**Work required:** Your answer should consist of each line below that contains the string "notice".

**Source data:**
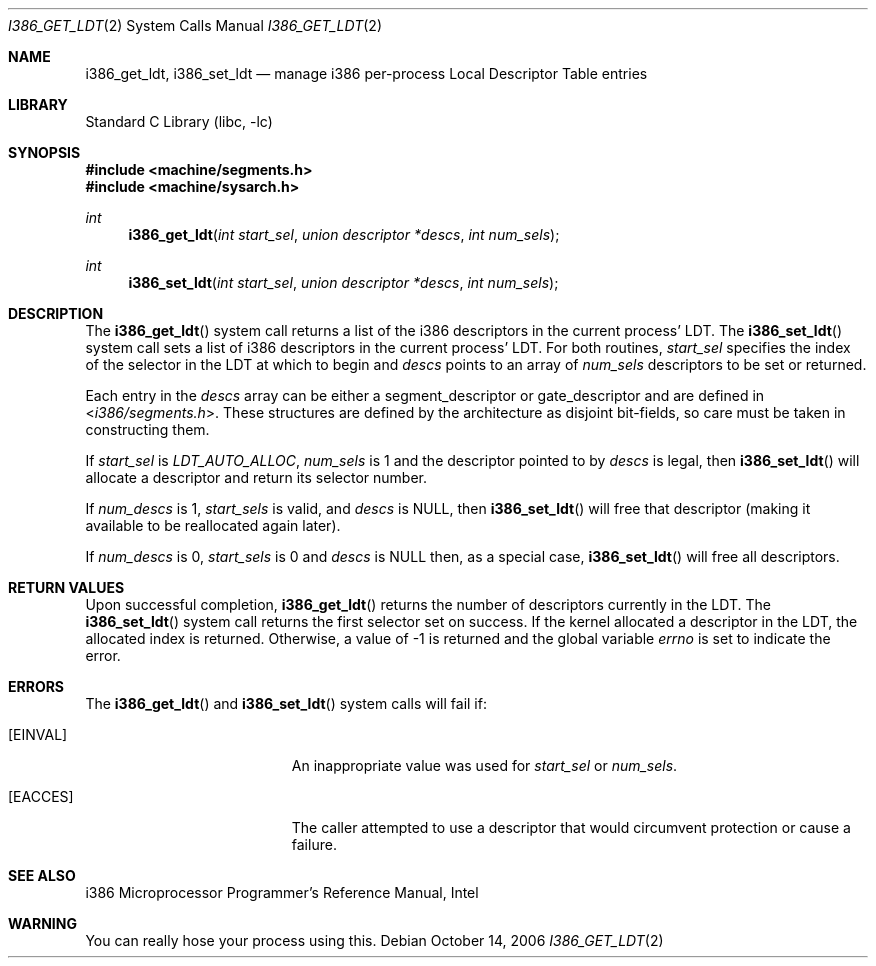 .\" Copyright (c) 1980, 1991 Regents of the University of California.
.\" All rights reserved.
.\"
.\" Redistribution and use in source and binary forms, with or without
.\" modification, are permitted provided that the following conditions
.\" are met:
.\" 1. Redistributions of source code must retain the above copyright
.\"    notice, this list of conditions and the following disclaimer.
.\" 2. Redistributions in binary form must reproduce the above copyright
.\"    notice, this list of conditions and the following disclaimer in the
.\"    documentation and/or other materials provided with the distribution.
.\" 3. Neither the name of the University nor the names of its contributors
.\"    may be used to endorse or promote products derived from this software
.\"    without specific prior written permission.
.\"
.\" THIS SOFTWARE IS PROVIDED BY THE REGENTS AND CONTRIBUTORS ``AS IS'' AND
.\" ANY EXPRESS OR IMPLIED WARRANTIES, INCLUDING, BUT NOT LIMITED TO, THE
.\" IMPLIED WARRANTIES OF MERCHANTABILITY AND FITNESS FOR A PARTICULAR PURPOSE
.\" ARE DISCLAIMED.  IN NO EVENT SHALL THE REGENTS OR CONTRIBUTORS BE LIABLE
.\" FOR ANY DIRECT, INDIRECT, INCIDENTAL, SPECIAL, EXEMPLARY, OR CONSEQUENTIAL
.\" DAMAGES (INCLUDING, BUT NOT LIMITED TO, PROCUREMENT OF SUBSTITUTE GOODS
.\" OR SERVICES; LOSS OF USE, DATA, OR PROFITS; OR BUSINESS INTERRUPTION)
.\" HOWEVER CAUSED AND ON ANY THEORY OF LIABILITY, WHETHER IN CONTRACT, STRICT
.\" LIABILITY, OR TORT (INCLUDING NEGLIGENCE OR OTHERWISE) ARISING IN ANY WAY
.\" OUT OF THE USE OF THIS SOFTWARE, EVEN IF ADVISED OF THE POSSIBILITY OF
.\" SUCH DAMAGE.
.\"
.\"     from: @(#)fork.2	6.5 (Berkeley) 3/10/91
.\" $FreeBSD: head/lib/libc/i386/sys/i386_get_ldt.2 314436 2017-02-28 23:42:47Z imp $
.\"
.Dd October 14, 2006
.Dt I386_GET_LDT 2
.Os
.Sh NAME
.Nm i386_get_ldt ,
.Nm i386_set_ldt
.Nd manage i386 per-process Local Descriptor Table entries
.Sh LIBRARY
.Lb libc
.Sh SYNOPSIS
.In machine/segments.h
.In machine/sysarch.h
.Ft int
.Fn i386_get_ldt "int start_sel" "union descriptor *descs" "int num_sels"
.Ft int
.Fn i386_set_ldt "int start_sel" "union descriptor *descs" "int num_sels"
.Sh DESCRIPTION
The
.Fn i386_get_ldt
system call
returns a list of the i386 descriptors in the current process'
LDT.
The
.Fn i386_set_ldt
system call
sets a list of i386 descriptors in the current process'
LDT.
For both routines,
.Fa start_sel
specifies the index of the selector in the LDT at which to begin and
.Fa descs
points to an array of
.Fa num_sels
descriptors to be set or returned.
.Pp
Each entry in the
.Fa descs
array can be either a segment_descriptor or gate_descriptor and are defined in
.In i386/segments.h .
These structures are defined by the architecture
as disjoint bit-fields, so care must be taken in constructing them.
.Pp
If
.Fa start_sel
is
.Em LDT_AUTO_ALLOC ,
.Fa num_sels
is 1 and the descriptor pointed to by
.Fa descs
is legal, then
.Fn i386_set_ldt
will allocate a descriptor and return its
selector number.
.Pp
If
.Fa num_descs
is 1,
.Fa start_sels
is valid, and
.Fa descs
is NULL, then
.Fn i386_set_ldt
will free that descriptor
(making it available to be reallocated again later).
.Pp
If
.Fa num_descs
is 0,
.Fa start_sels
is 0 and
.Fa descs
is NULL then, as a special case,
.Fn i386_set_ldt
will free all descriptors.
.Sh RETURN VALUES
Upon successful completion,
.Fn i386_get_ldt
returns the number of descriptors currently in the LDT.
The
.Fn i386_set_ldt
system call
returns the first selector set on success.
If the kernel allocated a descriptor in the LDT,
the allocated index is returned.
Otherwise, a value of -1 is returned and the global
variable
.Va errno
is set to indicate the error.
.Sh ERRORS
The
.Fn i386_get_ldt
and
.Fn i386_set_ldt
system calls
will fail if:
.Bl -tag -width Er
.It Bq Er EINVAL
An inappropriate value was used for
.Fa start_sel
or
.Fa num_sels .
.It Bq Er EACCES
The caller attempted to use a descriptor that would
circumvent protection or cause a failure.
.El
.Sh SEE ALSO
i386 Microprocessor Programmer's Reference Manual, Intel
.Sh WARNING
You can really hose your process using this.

**Exercise solution:**
.\"    notice, this list of conditions and the following disclaimer.
.\"    notice, this list of conditions and the following disclaimer in the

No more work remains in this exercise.